8. The method of claim 7, wherein:

in the acetylation reaction, polyether sulfone is mixed with an acetylation reagent and an acetylation reaction catalyst, and then the mixture is mixed with the acetylation reagent and the acetylation reaction catalystN-methyl pyrrolidone is mixed, and the mass ratio of the polyether sulfone to the acetylation reagent and the acetylation reaction catalyst is 1: (0.8-1.5) and (0.2-0.6), wherein the dosage ratio of the polyether sulfone to the organic solvent is 1 g: (5-15) mL; and/or

In the oxidation reaction, the acetylated polyether sulfone is mixed with an oxidation reagent and an oxidation reaction catalyst and then mixed withNMixing methyl pyrrolidone, wherein the mass ratio of acetylated polyether sulfone to an oxidizing reagent and an oxidation reaction catalyst is 1: (0.05-0.15): (0.1-0.4); the dosage ratio of the acetylated polyether sulfone to the organic solvent is 1 g: (10-15) mL.

9. The method of claim 8, wherein:

the temperature of the acetylation reaction is 25-100 ℃, and the time of the acetylation reaction is 1-5 h; and/or

The temperature of the oxidation reaction is 70-100 ℃, and the reaction time is 4-10 h.
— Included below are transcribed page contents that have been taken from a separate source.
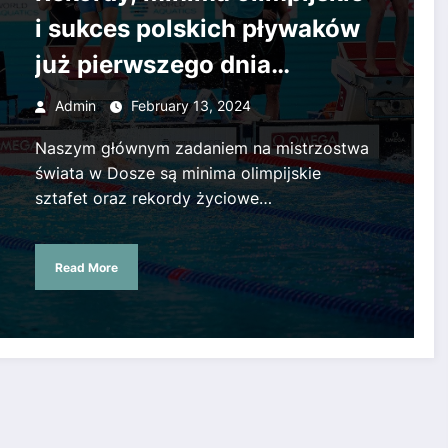
i sukces polskich pływaków
już pierwszego dnia
mistrzostw świata!
Admin
February 13, 2024
Naszym głównym zadaniem na mistrzostwa
świata w Dosze są minima olimpijskie
sztafet oraz rekordy życiowe…
Read More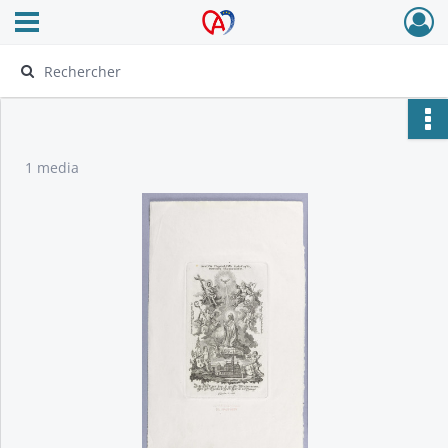
Ouvrir le menu déroulant
Archives Alsace - Colmar
1 media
10. The method of claim 7, wherein: the method comprises the following steps:

and (2) mixing polyether sulfone, an acetylation reagent and an acetylation catalyst in a mass ratio of 1: (0.8-1.5) and (0.2-0.6), wherein the dosage ratio of the polyether sulfone to the organic solvent is 1 g: (5-15) mL, performing acetylation at the temperature of 25-100 ℃ for 1-5 h;

then carrying out oxidation reaction, wherein the mass ratio of the acetylated polyether sulfone to the oxidant to the oxidation reaction catalyst is 1: (0.05-0.15): (0.1-0.4), the dosage ratio of the acetylated polyethersulfone to the organic solvent is 1 g: (10-15) mL, the reaction temperature is 70-100 ℃, and the reaction time is 4-10 h;

preparing a membrane from the carboxylated polyether sulfone to obtain a carboxylated polyether sulfone hollow fiber, isolating the two ends of the obtained hollow fiber membrane module from each other by polyurethane glue, and cutting off the end part of the bundle to open the fiber at the end part of the package;

then adding 50-100 mg/mL nafamostat mesilate, 25-150 mg/mL polymyxin B sulfate and 25-100 mg/mL mannose buffer solution, adjusting the pH to 4.5-9.5, carrying out circulating covalent coupling reaction at the temperature of 20-30 ℃ for 8-24 h, and carrying out post-treatment to obtain the blood purification material.